Given text:
So, my intent with this post was to emphasize that I really was playing devil's advocate in my last post on the middle class. I received an email from the Pew Research Center with the following plug:

Americans See Less Progress on Their Ladder of Life In the past four years, some of the edge has come off good old American optimism. As economists and politicians debate whether there is less mobility in the United States now than in the past, a new Pew Social Trends survey finds that many among the public are seeing less progress in their own lives.

I thought that I'd highlight this study [pdf] and thereby provide counter-evidence against my devil's advocacy. Well, you're just going to have to believe me that I'm agnostic on the question of middle-class insecurity because it turns out that my read of this study is that things ain't that bad.

The report begins by noting that the number of Americans saying that they'd be better off in 5 years declined from 61 percent in 2002 to 49 percent today -- less than half the population. Sounds kind of ominous on first glance. But only 12 percent think that the in 5 years they will be worse off. It turns out that 74 percent think they will be at least as well off as they currently are (14% don't know). And while the report doesn't give the information necessary to say for sure, I'm willing to bet that the 2006 figure isn't statistically different from the figures Pew found for the years 1964 to 1979. Much of this period was actually economically a pretty lousy era, but the second half of the 1960s were robust years.

Tasks for this exercise:
**A)** According to the post on the Pew survey, what percentage of Americans think they will be worse off in 5 years?
**B)** Retype the post on the Pew survey between "So, my intent" and "their own lives.", inclusive.

Available data:
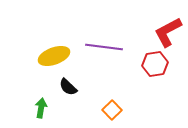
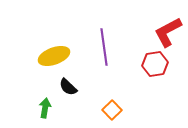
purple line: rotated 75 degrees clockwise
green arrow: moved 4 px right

Answers below:
**A)** 12 percent.

**B)**
So, my intent with this post was to emphasize that I really was playing devil's advocate in my last post on the middle class. I received an email from the Pew Research Center with the following plug:

Americans See Less Progress on Their Ladder of Life In the past four years, some of the edge has come off good old American optimism. As economists and politicians debate whether there is less mobility in the United States now than in the past, a new Pew Social Trends survey finds that many among the public are seeing less progress in their own lives.